• [WHAT THIS EXERCISE ASKS]
**A)** In the switching valve text, reproduce the portion starting with "When the coil 341 is deenergized, a" and going on through "movable core 343.".
**B)** According to the switching valve text, what moves the valve-shaft member 33 toward the canister connection pipe 21 when the coil 341 is deenergized?
**C)** Carry the switching valve text forward from its final sentence.

• [EXTRACTED TEXT]
========================================
The switching valve 30 is provided with an O-ring 302 placed on an
outer periphery of the valve casing 35 positioned between the
opening-closing valve 31 and the electromagnetic driving portion
34. Since an end portion of the switching valve 30 provided with
the O-ring 302 is fitted to a depression 434 of the second housing
cover 43, the switching valve 30 can be installed to or removed
from the second housing cover 43.
[0044] When the coil 341 is deenergized, the valve-shaft member 33
integrally connected to a movable core 343 is moved toward the
canister connection pipe 21 by a biasing force of a spring 344. The
biasing force presses the valve-shaft member 33 toward the second
valve seat 321. Further, the seating member 322 is seated on the
second valve seat 321. Furthermore, the washer 312 is separated
from the first valve seat 311. Thus, the canister connection
passage 211 communicates with the housing space 401 through the
first connection space 351, a second connection space 352, and a
communication hole 353 which are included in the valve casing 35.
When the coil 341 is deenergized, a flow of an air flowing between
the canister connection passage 211 and the pressure detection
passage 251 is allowed to flow only through the reference orifice
27.
[0045] When the coil 341 is energized, a magnetic attractive force
is generated between a stator core 342 and the movable core 343.
========================================
• [EXERCISE DATA]
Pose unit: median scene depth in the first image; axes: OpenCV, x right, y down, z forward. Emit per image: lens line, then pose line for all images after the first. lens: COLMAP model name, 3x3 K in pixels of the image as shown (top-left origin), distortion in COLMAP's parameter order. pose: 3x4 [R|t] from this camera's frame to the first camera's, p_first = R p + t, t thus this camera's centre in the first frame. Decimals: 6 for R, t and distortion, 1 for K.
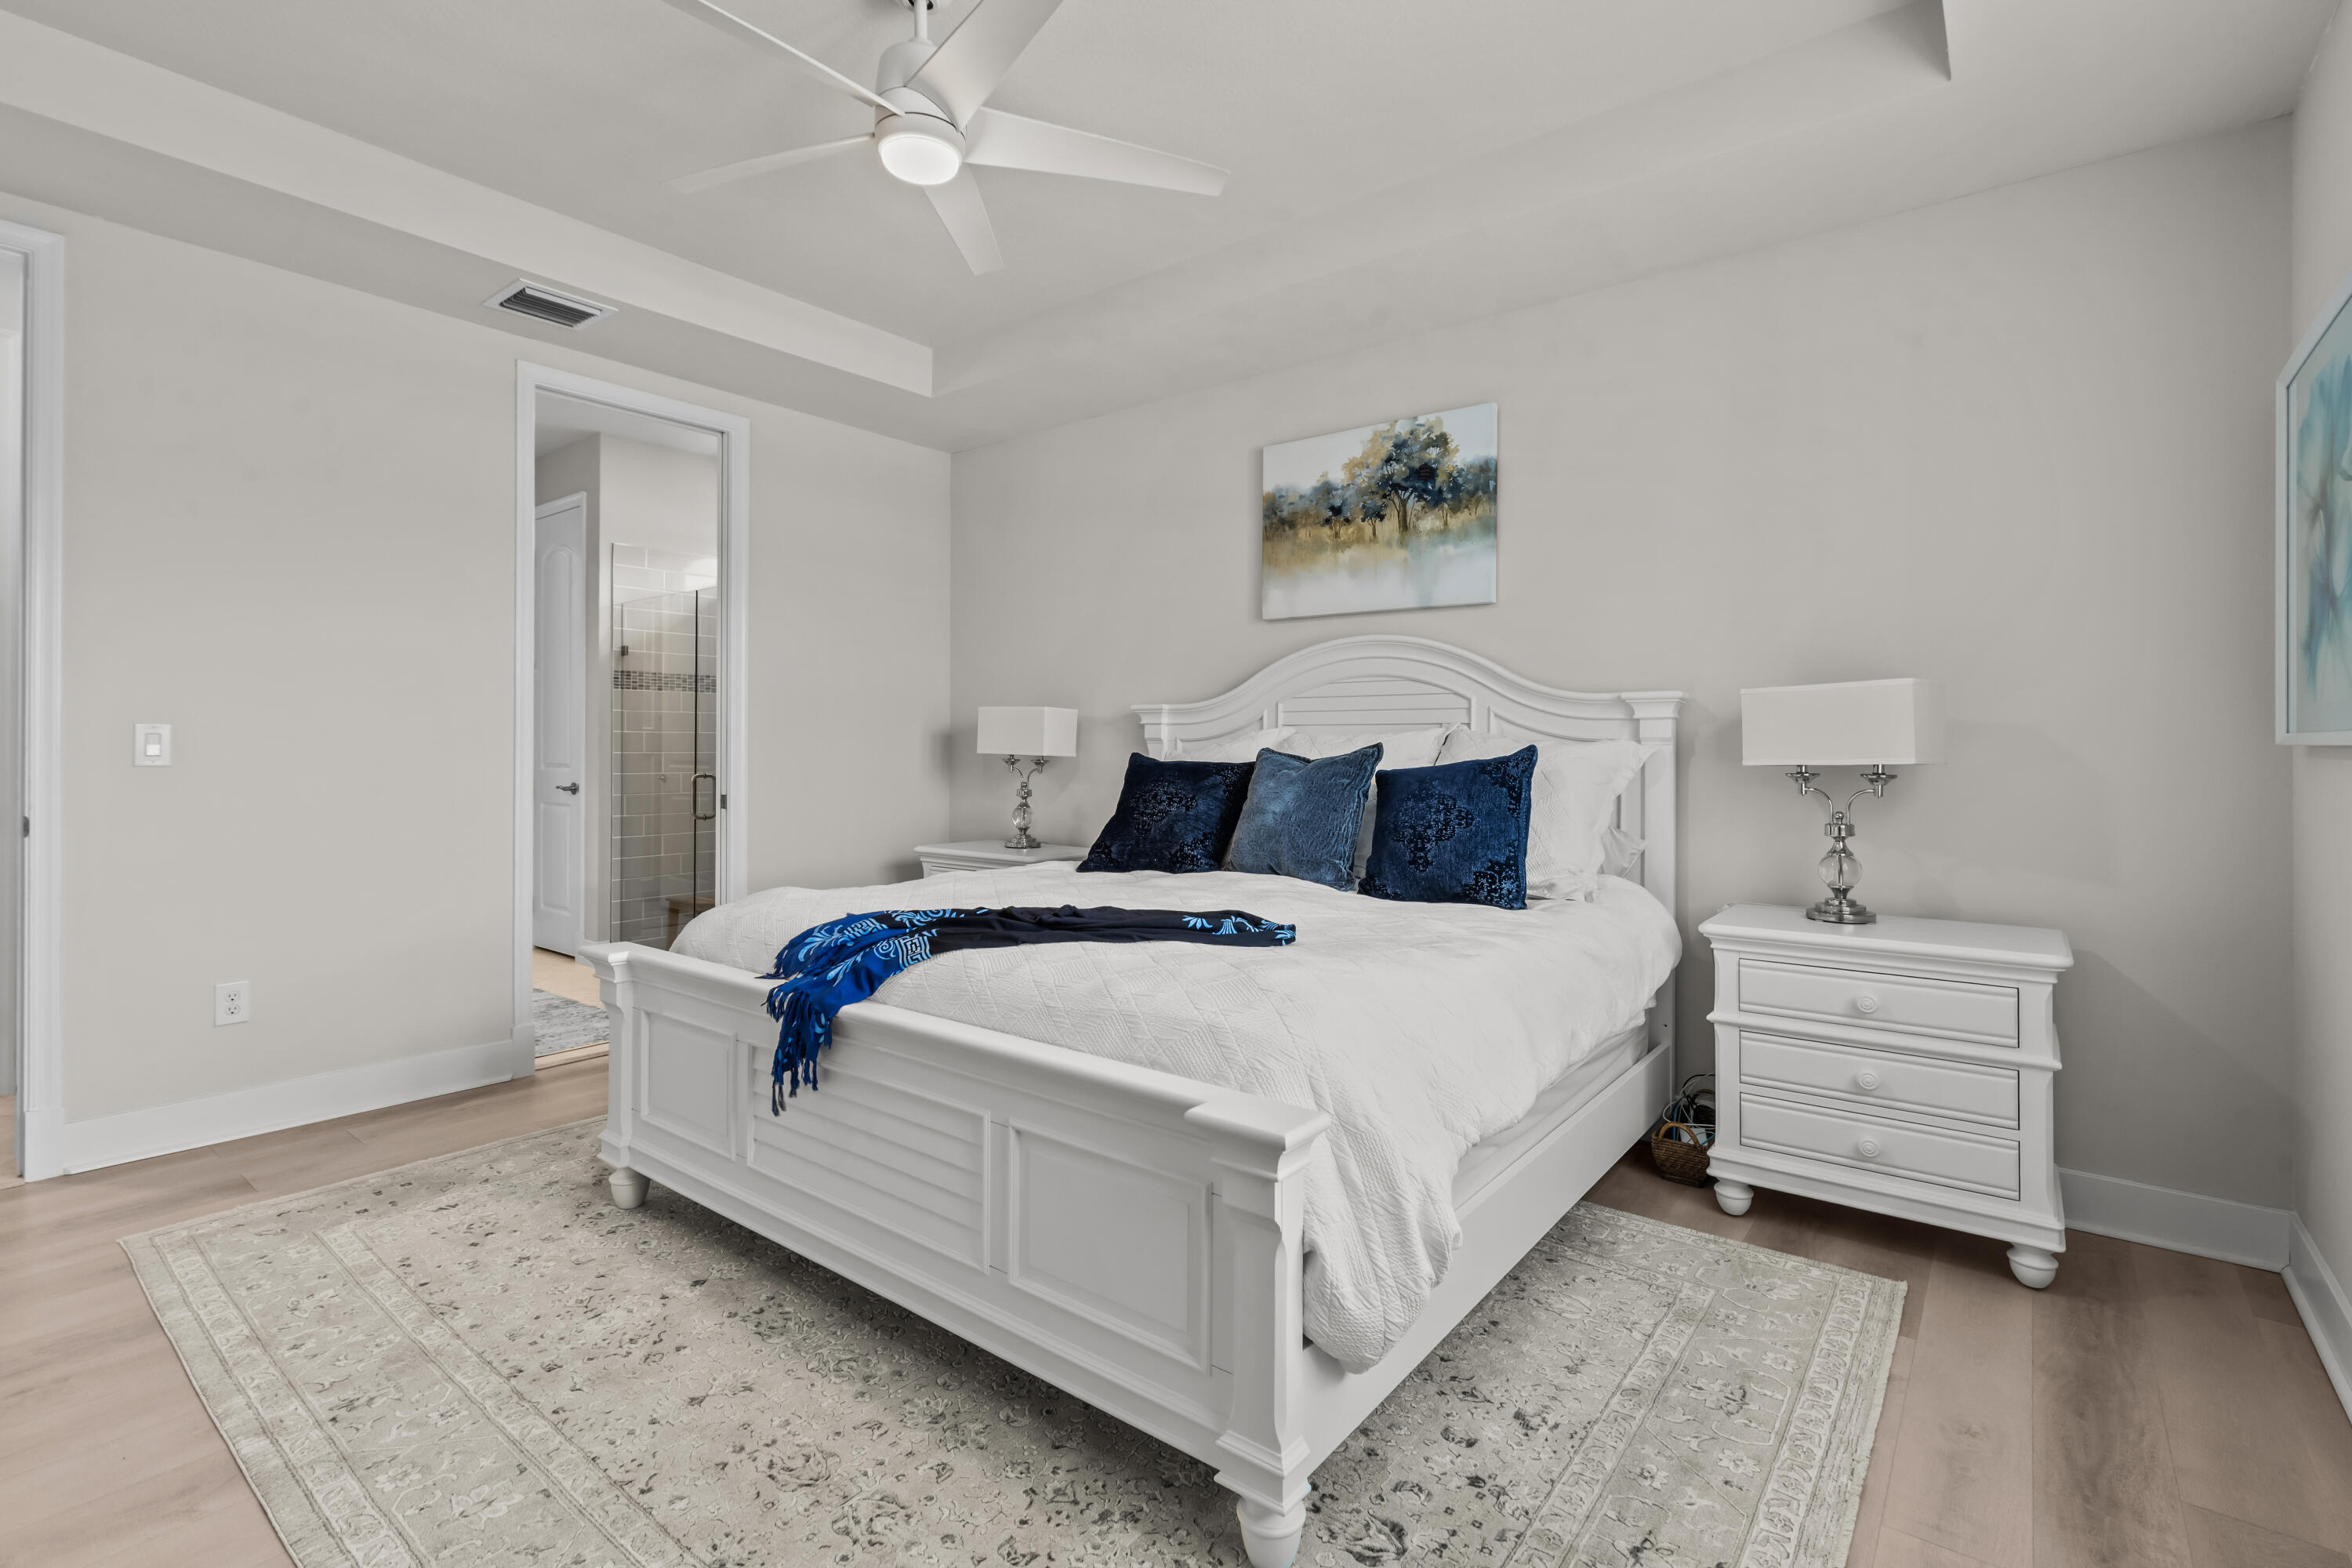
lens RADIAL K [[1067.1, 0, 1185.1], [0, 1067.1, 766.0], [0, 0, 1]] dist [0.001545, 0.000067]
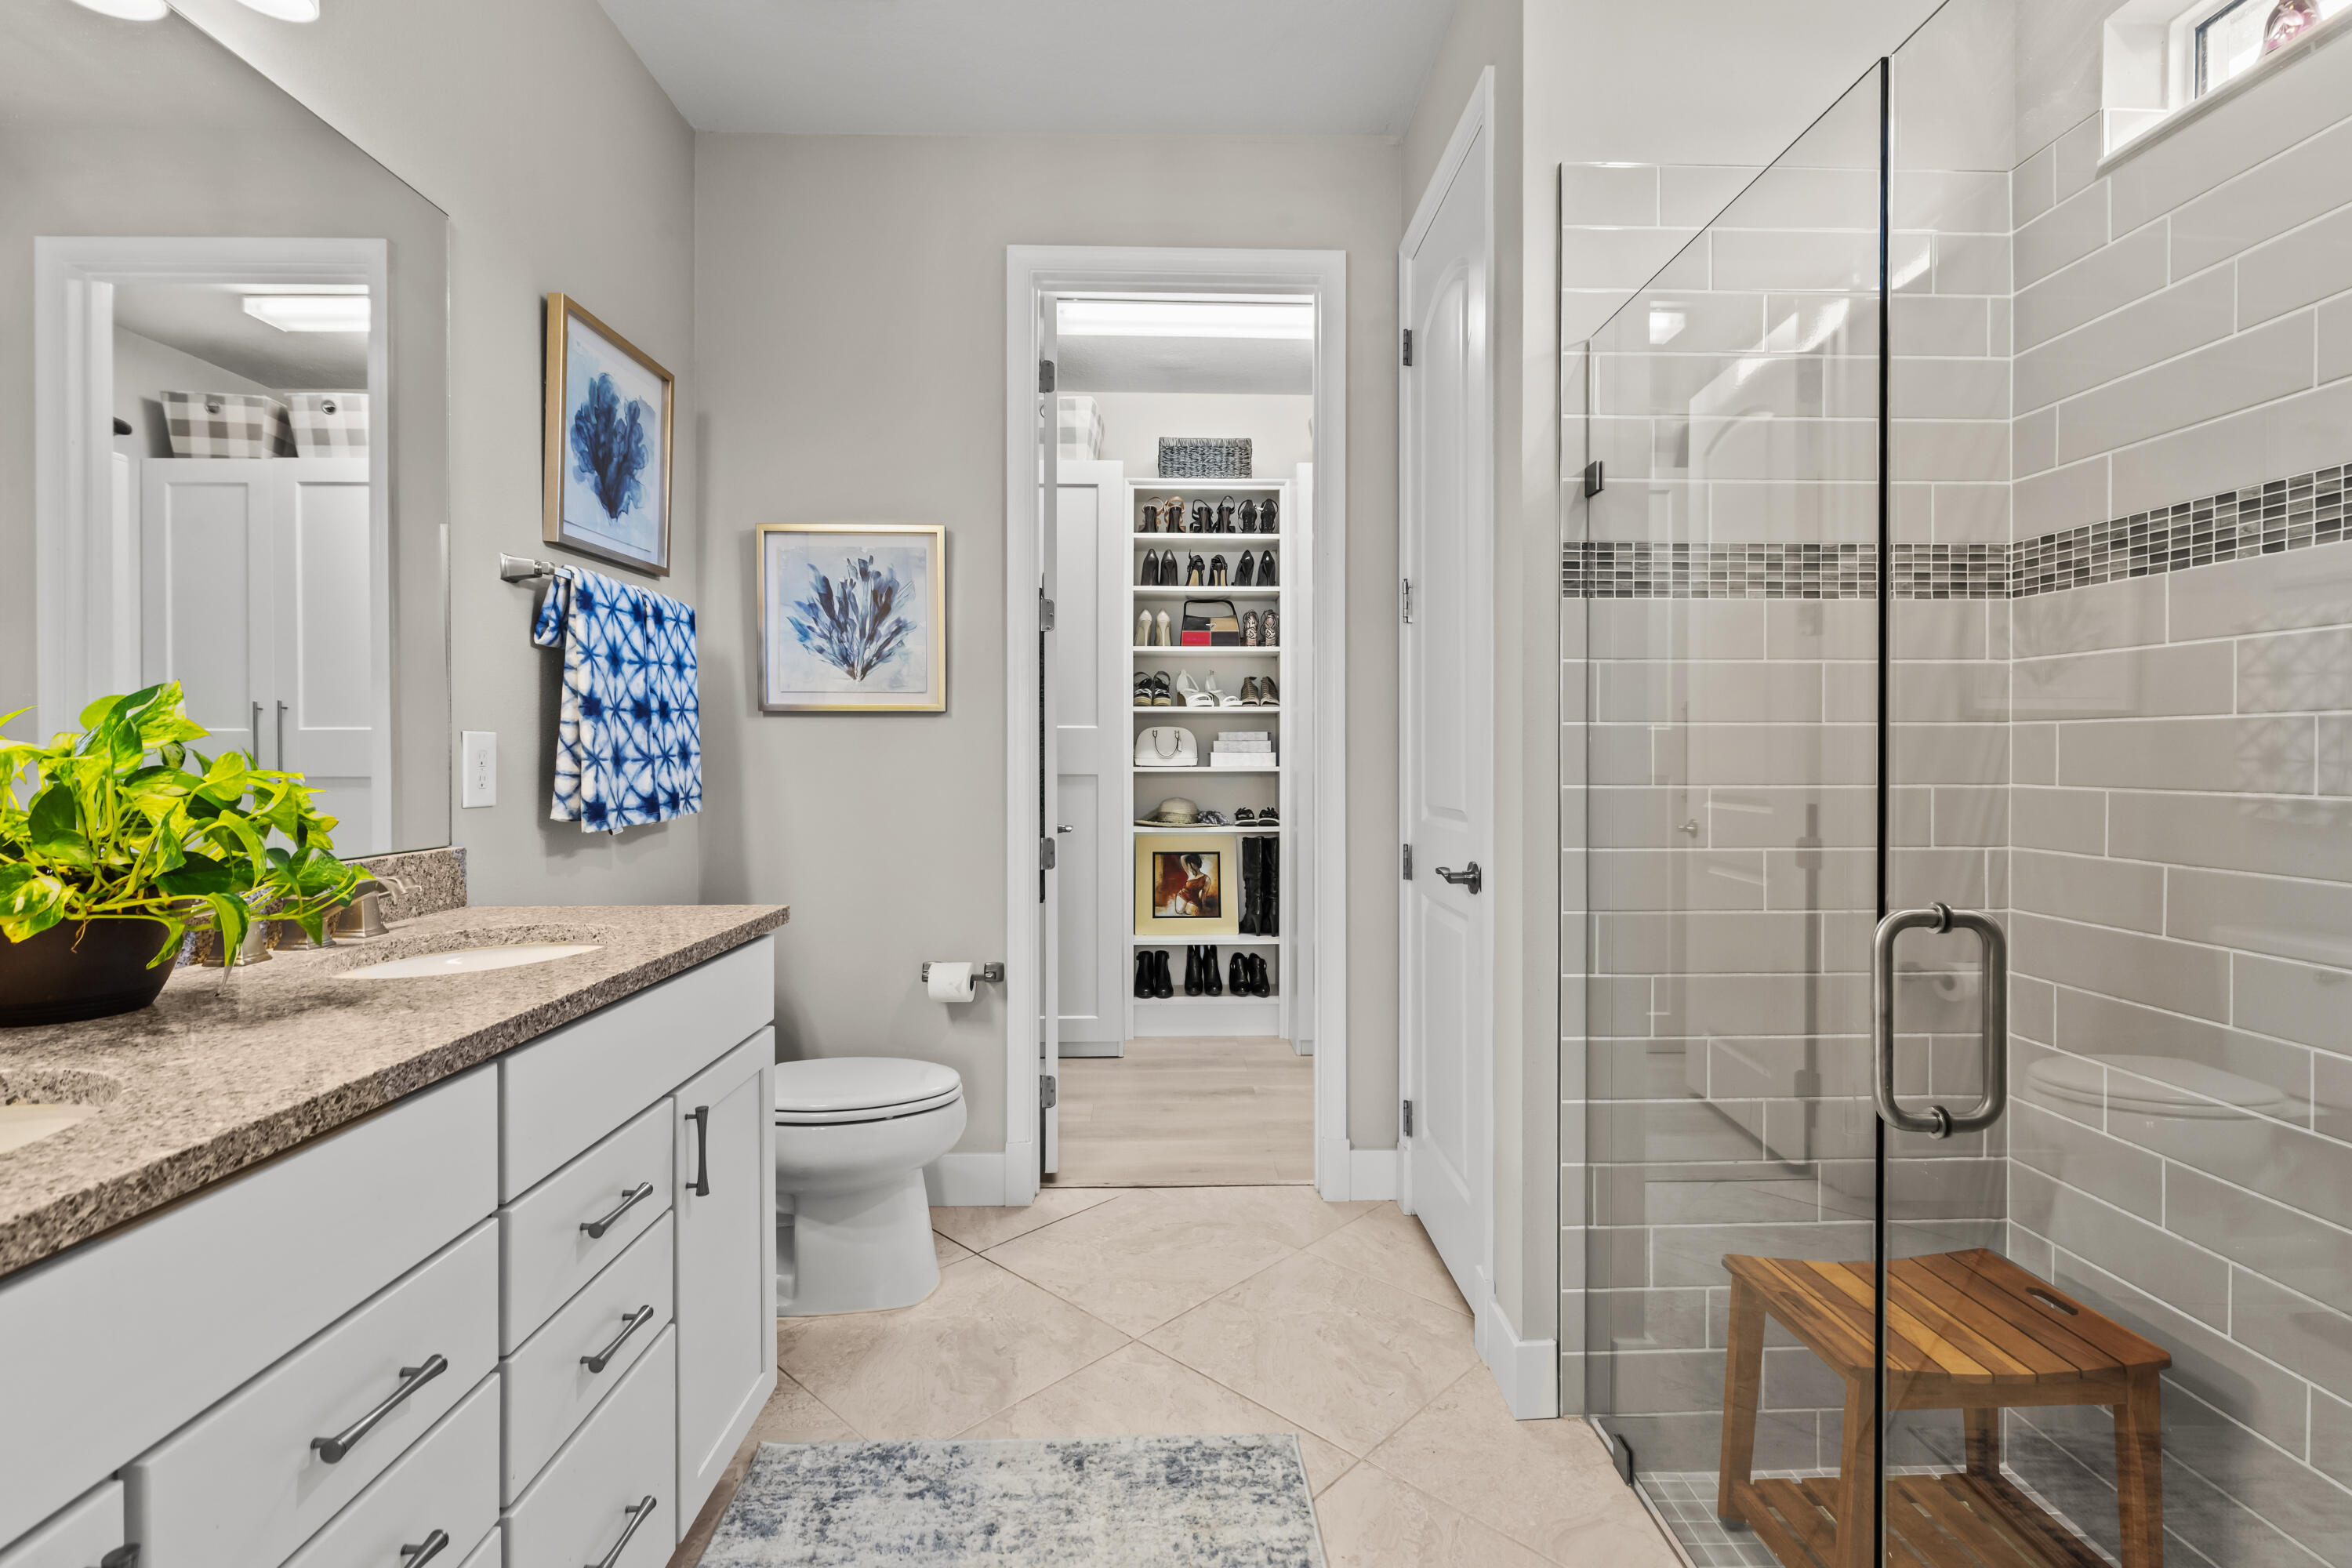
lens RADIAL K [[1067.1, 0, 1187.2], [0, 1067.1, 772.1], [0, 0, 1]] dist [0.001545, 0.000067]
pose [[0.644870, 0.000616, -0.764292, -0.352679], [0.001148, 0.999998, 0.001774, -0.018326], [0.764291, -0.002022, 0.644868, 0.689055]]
========================================
• [ANSWERS FOR THE EXERCISE]
**A)**
When the coil 341 is deenergized, a flow of an air flowing between
the canister connection passage 211 and the pressure detection
passage 251 is allowed to flow only through the reference orifice
27.
[0045] When the coil 341 is energized, a magnetic attractive force
is generated between a stator core 342 and the movable core 343.

**B)** The biasing force of the spring 344.

**C)**
Thus, the valve-shaft member 33 integrally connected to the movable
core 343 is moved toward the atmosphere-passage pipe 28 by
cancelling the biasing force of the spring 344. Further, the
seating member 322 separated from the second valve seat 321.
Furthermore, the washer 312 is seated on the first valve seat 311.
Thus, since the first connection space 351 communicates with the
communication passage 431, the canister connection passage 211
communicates with the pressure detection passage 251 through the
communication passage 431. Further, since the washer 312 is seated
on the first valve seat 311, a communication state between the
first connection space 351 and the second connection space 352 is
interrupted. When the coil 341 is energized, a flow of an air
flowing between the canister connection passage 211 and the
pressure detection passage 251 is allowed to flow through the
communication passage 431, and a flow of an air flowing between the
canister connection passage 211 and the housing space 401 is
interrupted from flowing through the second connection space 352.
In addition, the canister connection passage 211 always
communicates with the pressure detection passage 251 through the
reference orifice 27 without respect to an energization state of
the coil 341.
[0046] The pump 50 is a vane pump, and is driven by a brushless
direct-current motor. The pump 50 includes a pump portion 51, a
motor portion 52, and an attachment portion 53.
[0047] The pump portion 51 includes a cam ring 511, a first pump
cover 512, a second pump cover 513, a rotor 514, and plural vanes
515.
[0048] The cam ring 511 is a tubular shape. The first pump cover
512 and the second pump cover 513 are provided to cover openings of
a pair of surfaces of the cam ring 511. In this case, the surfaces
are opposite to each other. The cam ring 511 rotatably receives the
rotor 514. The cam ring 511 forms two holes communicating an
interior of the cam ring 511 with an exterior of the cam ring 511.
A first cam-ring hole 516 communicates with the pressure detection
passage 251. A second cam-ring hole 517 communicates with the
housing space 401.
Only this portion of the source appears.